The scientific community had ignored for three decades the implications of the profound discoveries by Gregor Johann Mendel, an Augustine monk and technical high school teacher, in the mid-nineteenth century. One explanation given for Mendel‘s obscurity was the effect of Darwin‘s treatise in 1859 and the dominance that the topic of evolution and natural selection had in scientific discourse over the ensuing years. More likely were: (i) the minimal distribution of Mendel‘s findings and conclusions, (ii) his failure to continue his research after he was elevated to Abbot at the Altbrünn monastery and (iii) the failure of his colleagues in botany (and beyond) to recognize the significance of his work.
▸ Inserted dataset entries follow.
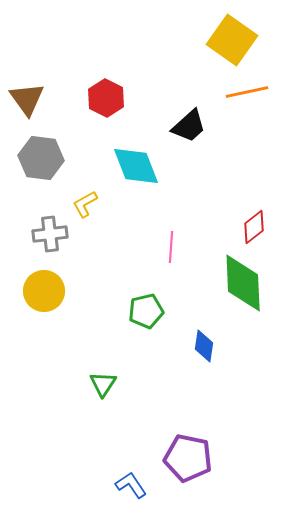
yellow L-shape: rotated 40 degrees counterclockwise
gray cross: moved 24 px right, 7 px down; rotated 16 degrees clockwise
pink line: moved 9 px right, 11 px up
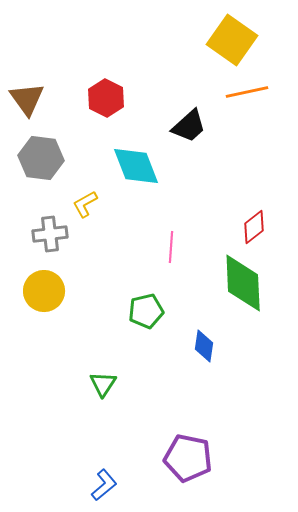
blue L-shape: moved 27 px left; rotated 84 degrees clockwise
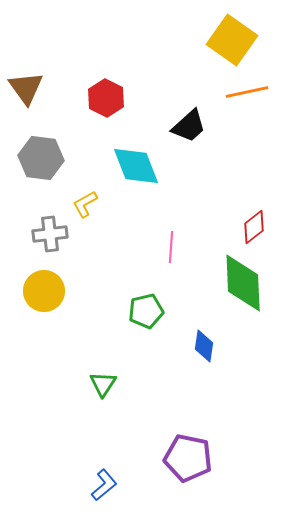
brown triangle: moved 1 px left, 11 px up
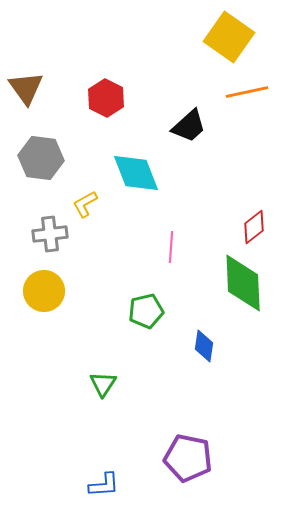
yellow square: moved 3 px left, 3 px up
cyan diamond: moved 7 px down
blue L-shape: rotated 36 degrees clockwise
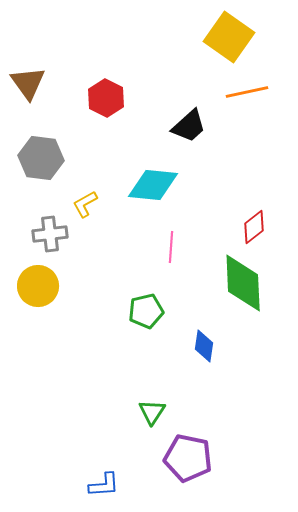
brown triangle: moved 2 px right, 5 px up
cyan diamond: moved 17 px right, 12 px down; rotated 63 degrees counterclockwise
yellow circle: moved 6 px left, 5 px up
green triangle: moved 49 px right, 28 px down
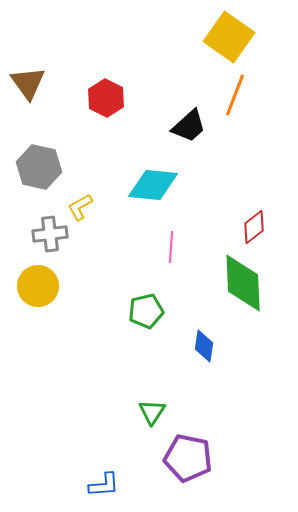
orange line: moved 12 px left, 3 px down; rotated 57 degrees counterclockwise
gray hexagon: moved 2 px left, 9 px down; rotated 6 degrees clockwise
yellow L-shape: moved 5 px left, 3 px down
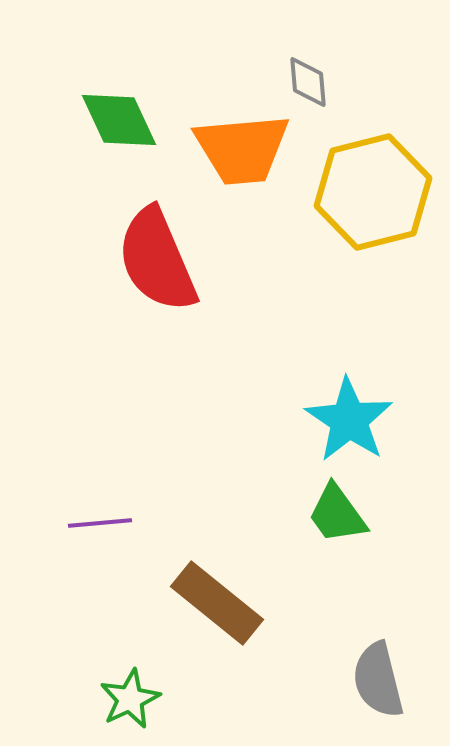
The ascension of genetics in the first years of the twentieth century was propelled by the rediscovery of Mendel‘s findings, virtually simultaneously, by two scientists in 1900: Hugo Marie De Vries (1848–1935) in Holland and Carl Correns (1864–1933) in Germany. They each published results that coincided with Mendel‘s findings and deductions and in the process of searching the literature found Mendel‘s report to which they gave scientific priority. They confirmed Mendel‘s insights, based on his experiments with the garden pea plant, that units of information in parents account for observable traits in offspring and are passed from one generation to the next in a predictable manner. Mendel found that inherited factors do not blend; they are transmitted intact. Each member of the parental generation transmits half of its hereditary factors to each offspring. Different offspring of the same parents, however, may receive different combinations of hereditary factors in predictable ratios. Certain factors are dominant, explaining their more frequent expression in the offspring. His two lectures on plant hybridization to the Natural History Society of Brünn, Moravia in the Austro-Hungarian Empire in February and March 1865 and the ensuing monograph described his most important findings. After three decades, his treatise, rediscovered, was distributed widely. The Royal Horticultural Society translated it into English in 1901. Today, Mendelian Genetics is a central thesis of our understanding of inheritance. The Online Mendelian Inheritance in Man (OMIM) database, maintained at Johns Hopkins University, is a continuously updated catalog of human genes and genetic disorders. Approximately 9,000 of the over 25,000 entries in OMIM represent genetic disorders or traits; the rest represent genes, many of which determine those disorders. Genome sequencing is revolutionizing biomedical discovery. It is projected that bioscience organizations will generate an exabyte, which is one quintillion (1,000,000,000,000,000,000) bytes of genetic data per year by 2025. Artificial intelligence (AI) is required to explore, interpret and apply this database for individual health and medical diagnosis.